# CONSIGNE 1
Répondez aux questions suivantes sur le texte consacré aux clauses de révision des prix :
(a) Quelle durée de validité d'un devis est citée en exemple ?
(b) À partir de quand un devis devient-il un contrat contraignant ?
(c) Par quoi le prix doit-il pouvoir être déterminé ?

----- TEXTE À ANALYSER -----

Clauses de révision des prix dans les contrats de construction : comprendre et se protéger

Clauses de révision des prix dans les contrats de construction : de quoi s’agit-il ?
Du devis au contrat de construction
Une fois que vous avez une idée claire, et éventuellement un plan, des travaux que vous souhaitez faire réaliser, vous pouvez demander un devis à un entrepreneur. Ce devis devient un contrat contraignant dès que le client ou le maître d’ouvrage l'accepte.
Sur les devis figure en général une période de validité, par exemple 1 mois. En fait, cette durée peut être mentionnée soit dans le devis proprement dit, soit dans les conditions générales. Elle peut être plus courte en période de forte hausse des prix.
Il faut un accord sur le prix pour que puisse se conclure un contrat. En principe, le prix est donc fixe. Un supplément de prix ne peut être facturé que dans le cas de travaux supplémentaires ou de modifications par rapport à l'offre ou au contrat. En pratique, le consommateur a généralement tout intérêt à s'assurer du prix dès la conclusion du contrat.
Quelles informations de prix doivent être reprises dans le contrat?
Le fait que le contrat doit spécifier le prix ne signifie pas nécessairement qu'il doit faire mention d’un montant en euros. Il suffit que le prix soit déterminable, par des critères objectifs qui servent au calcul du prix. Le mode de calcul du prix final doit donc être clair pour le client. L’entrepreneur ne peut pas le déterminer unilatéralement.
Quelles sont les implications d’une clause de révision des prix?

----- DONNÉES AFFICHÉES -----

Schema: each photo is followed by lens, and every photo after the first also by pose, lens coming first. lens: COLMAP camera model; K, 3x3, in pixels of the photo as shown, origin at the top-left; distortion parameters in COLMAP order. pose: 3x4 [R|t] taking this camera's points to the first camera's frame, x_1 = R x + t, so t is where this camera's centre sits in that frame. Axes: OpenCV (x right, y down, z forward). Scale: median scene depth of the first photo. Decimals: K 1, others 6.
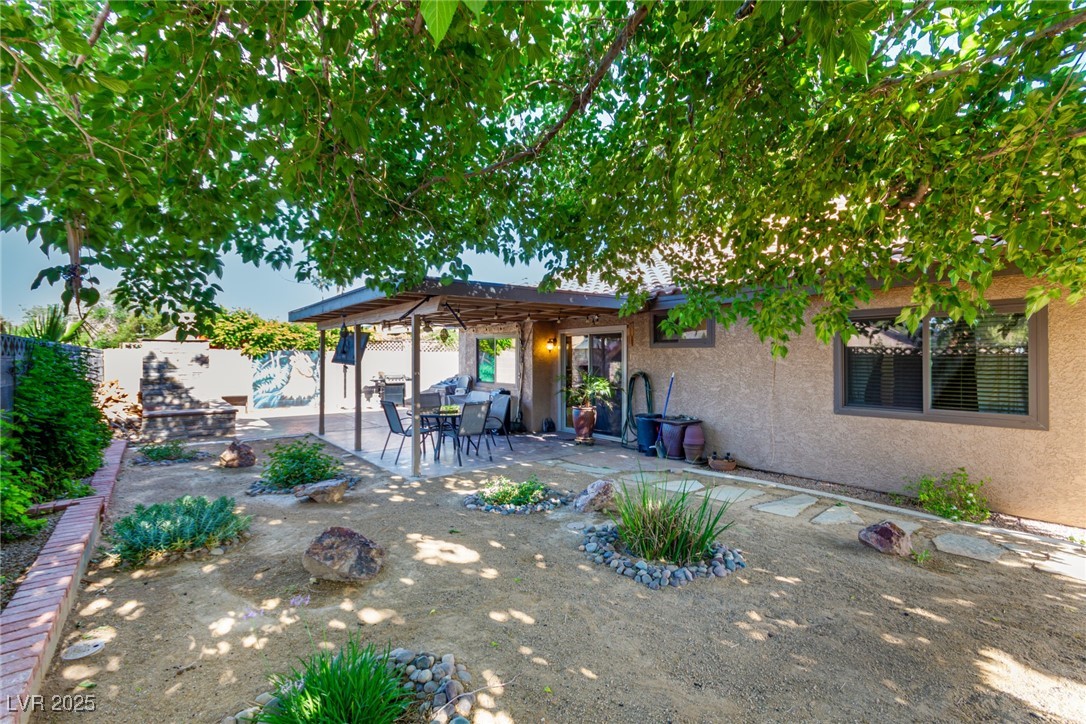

-----
----- DONNÉES AFFICHÉES -----

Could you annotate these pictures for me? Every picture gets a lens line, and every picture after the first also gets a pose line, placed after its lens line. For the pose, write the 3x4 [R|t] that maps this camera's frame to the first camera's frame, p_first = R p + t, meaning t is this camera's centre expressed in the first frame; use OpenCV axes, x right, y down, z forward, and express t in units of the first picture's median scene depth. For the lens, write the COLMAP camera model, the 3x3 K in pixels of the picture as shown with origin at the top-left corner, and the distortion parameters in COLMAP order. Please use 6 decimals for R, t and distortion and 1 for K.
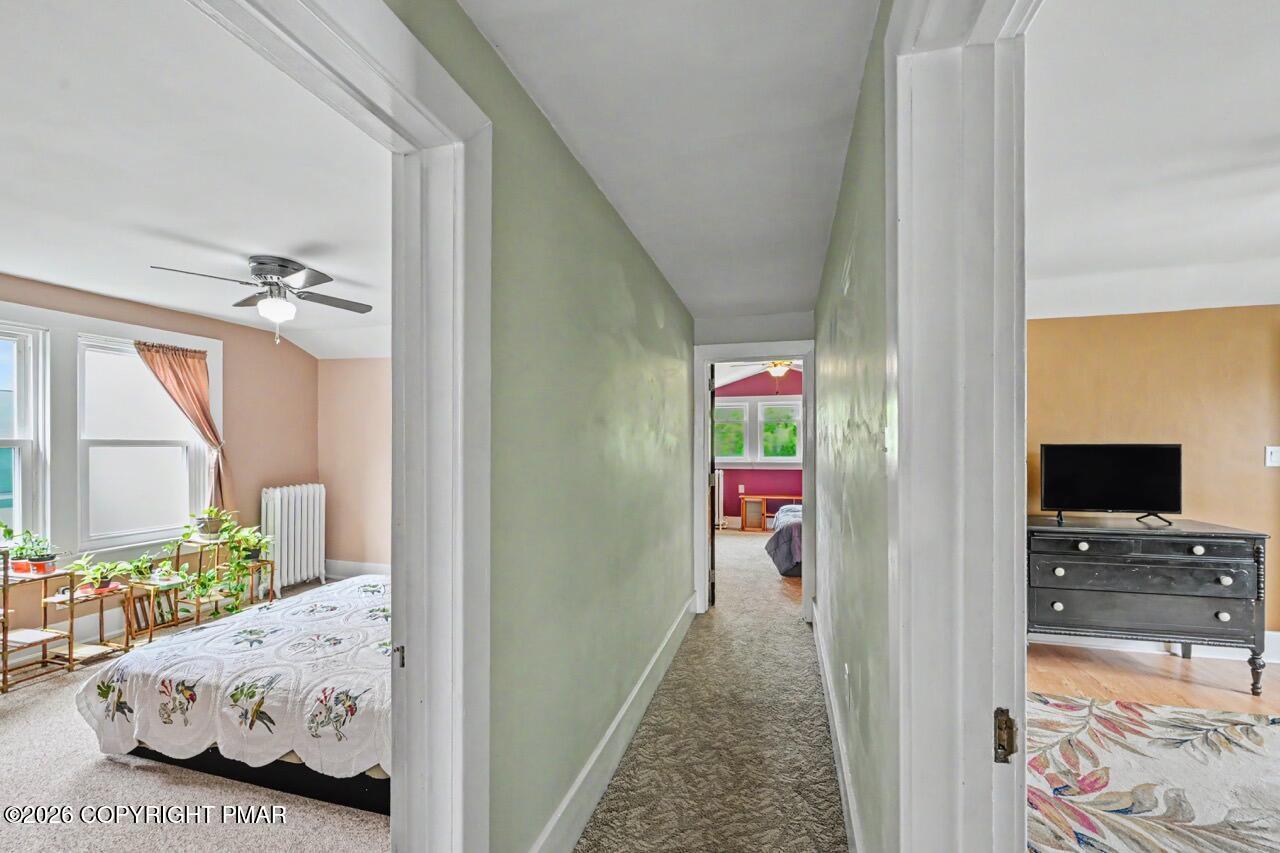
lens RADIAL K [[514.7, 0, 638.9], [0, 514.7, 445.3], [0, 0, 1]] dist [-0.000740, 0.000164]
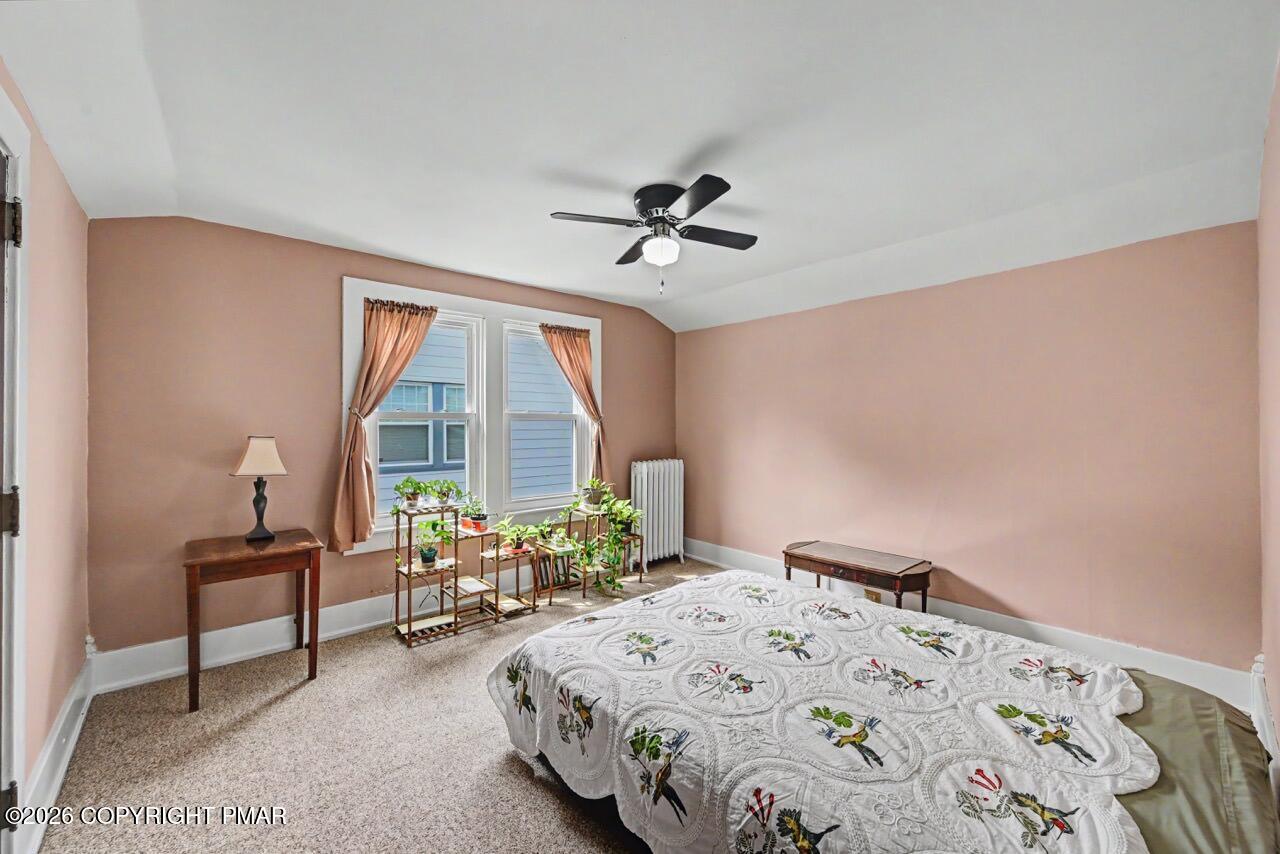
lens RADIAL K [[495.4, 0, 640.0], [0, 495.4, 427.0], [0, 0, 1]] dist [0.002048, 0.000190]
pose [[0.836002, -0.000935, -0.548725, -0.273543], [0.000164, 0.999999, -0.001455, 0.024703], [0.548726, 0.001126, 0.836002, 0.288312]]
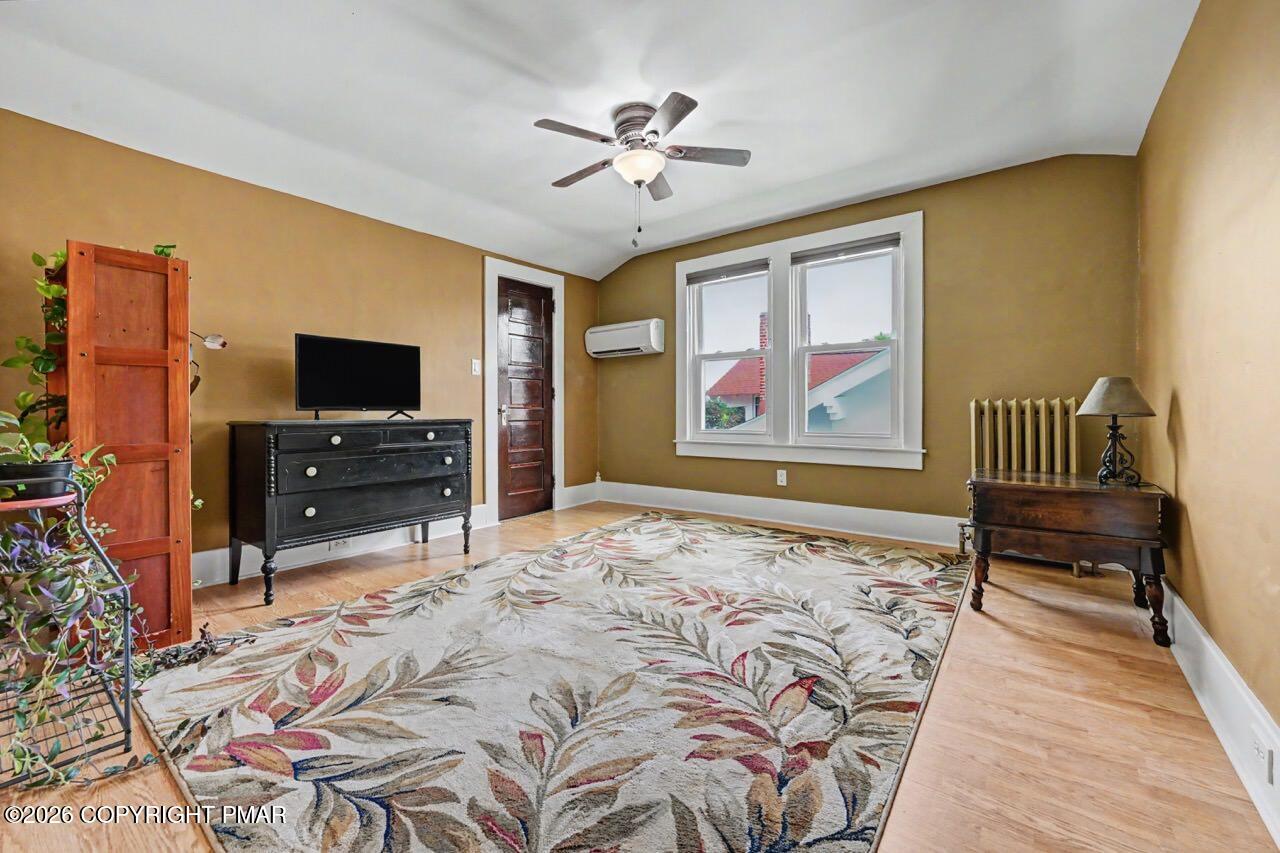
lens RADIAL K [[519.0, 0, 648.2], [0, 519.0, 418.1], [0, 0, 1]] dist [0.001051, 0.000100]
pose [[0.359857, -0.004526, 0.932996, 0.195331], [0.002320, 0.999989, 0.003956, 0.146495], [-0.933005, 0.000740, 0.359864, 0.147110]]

-----

# CONSIGNE 2
Recopiez fidèlement les lignes des enregistrements, en commençant à la ligne qui contient « Could you annotate » et en vous arrêtant après celle qui contient « 0.000740, 0.359864, 0.147110]] ». Laissez les images hors de votre réponse, s'il vous plaît.

# RÉPONSE 1
(a) 1 mois.
(b) Dès que le client ou le maître d'ouvrage l'accepte.
(c) Par des critères objectifs qui servent au calcul du prix.

# RÉPONSE 2
Could you annotate these pictures for me? Every picture gets a lens line, and every picture after the first also gets a pose line, placed after its lens line. For the pose, write the 3x4 [R|t] that maps this camera's frame to the first camera's frame, p_first = R p + t, meaning t is this camera's centre expressed in the first frame; use OpenCV axes, x right, y down, z forward, and express t in units of the first picture's median scene depth. For the lens, write the COLMAP camera model, the 3x3 K in pixels of the picture as shown with origin at the top-left corner, and the distortion parameters in COLMAP order. Please use 6 decimals for R, t and distortion and 1 for K.
lens RADIAL K [[514.7, 0, 638.9], [0, 514.7, 445.3], [0, 0, 1]] dist [-0.000740, 0.000164]
lens RADIAL K [[495.4, 0, 640.0], [0, 495.4, 427.0], [0, 0, 1]] dist [0.002048, 0.000190]
pose [[0.836002, -0.000935, -0.548725, -0.273543], [0.000164, 0.999999, -0.001455, 0.024703], [0.548726, 0.001126, 0.836002, 0.288312]]
lens RADIAL K [[519.0, 0, 648.2], [0, 519.0, 418.1], [0, 0, 1]] dist [0.001051, 0.000100]
pose [[0.359857, -0.004526, 0.932996, 0.195331], [0.002320, 0.999989, 0.003956, 0.146495], [-0.933005, 0.000740, 0.359864, 0.147110]]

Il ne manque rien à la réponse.